Bank technology stocks ended the week mostly higher, after two weeks of declines that ran counter to the equities markets overall.
A rebounding dollar, coupled with investor expectations of higher first- quarter profits, drove share prices of most financial systems firms higher, particularly outsourcing and payment systems companies.
Diebold Inc. on Thursday reported higher revenues and earnings for the quarter ended March 31. The manufacturer of automated teller machines had net income of $15.2 million, or 50 cents per share, on revenues of $197 million. A consensus of Wall Street analysts had expected Diebold to report earnings of 48 cents per share for the period, according to First Call Corp..
The Canton, Ohio-based company's results compared with net income a year earlier of $12.7 million, or 42 cents per share, on revenues of $176.8 million.
"We are pleased to report that revenues were up 11% and earnings per share increased 19% compared to the 1994 first quarter," said Robert W. Mahoney, Diebold's chairman, president, and chief executive. "Orders were up 13% versus the prior-year period, with all major product lines showing double-digit increases."
Mr.
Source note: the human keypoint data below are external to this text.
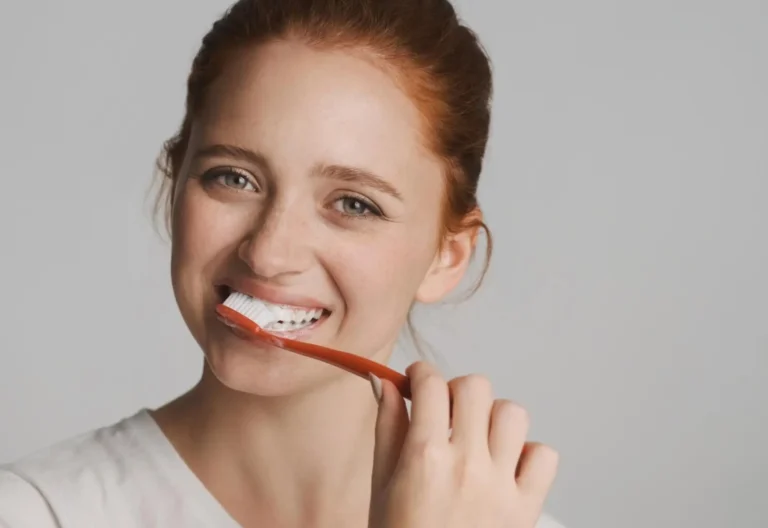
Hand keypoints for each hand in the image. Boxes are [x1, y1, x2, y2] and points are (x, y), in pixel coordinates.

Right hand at [368, 361, 557, 527]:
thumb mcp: (381, 488)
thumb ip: (387, 430)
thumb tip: (384, 384)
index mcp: (425, 458)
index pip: (430, 384)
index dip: (421, 374)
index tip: (418, 380)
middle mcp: (468, 465)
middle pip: (475, 387)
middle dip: (456, 391)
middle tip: (446, 412)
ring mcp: (501, 486)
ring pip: (513, 414)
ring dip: (493, 418)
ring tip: (477, 439)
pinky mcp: (527, 508)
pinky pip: (544, 456)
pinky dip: (527, 454)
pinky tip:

Mahoney added that in the quarter Diebold finalized the purchase of Applied Network Technologies Inc., a supplier of integrated software for the college and university market, and also entered into a strategic alliance with Optical Data Systems Inc., which provides highly integrated networking solutions.
Diebold's common stock closed at $39.25 per share Thursday, up $3.50 for the week.
Total System Services Inc. announced last week that although revenues rose a whopping 30% in the first quarter, earnings per share were only slightly higher.
The Columbus, Ga., credit card processor reported net income of $4.8 million, an increase of 10% over the year-earlier period. Earnings per share were 7 cents, up from 6.7 cents. The consensus estimate had been 8 cents a share, according to First Call.
Total System's stock closed at $16.50 per common share Thursday, down 50 cents for the week.
Affiliated Computer Services Inc. announced last week that its president and chief operating officer has resigned.
Officials at the Dallas-based outsourcing firm said Charles M. "Chick" Young, one of the company's founders, had left to pursue other interests, and would be replaced by chief financial officer Jeffrey A. Rich. Mark A. King, a senior vice president for finance and accounting, would assume Mr. Rich's former position, they added.
"I am very pleased with the depth and breadth of talent in our management team in place today that is prepared to move ACS into the next century," said Darwin Deason, chairman and chief executive. "Chick Young has contributed a great deal to the success of ACS since its formation in 1988, and we wish him continued success in his future endeavors."
The company also announced last week it has acquired McCoy Meyers and Associates, an Amarillo, Tex.-based software firm that has developed Unix- based systems for more than 100 banking clients.
Common stock of Affiliated Computer Services closed at $28 per share Thursday, down $1.25 for the week.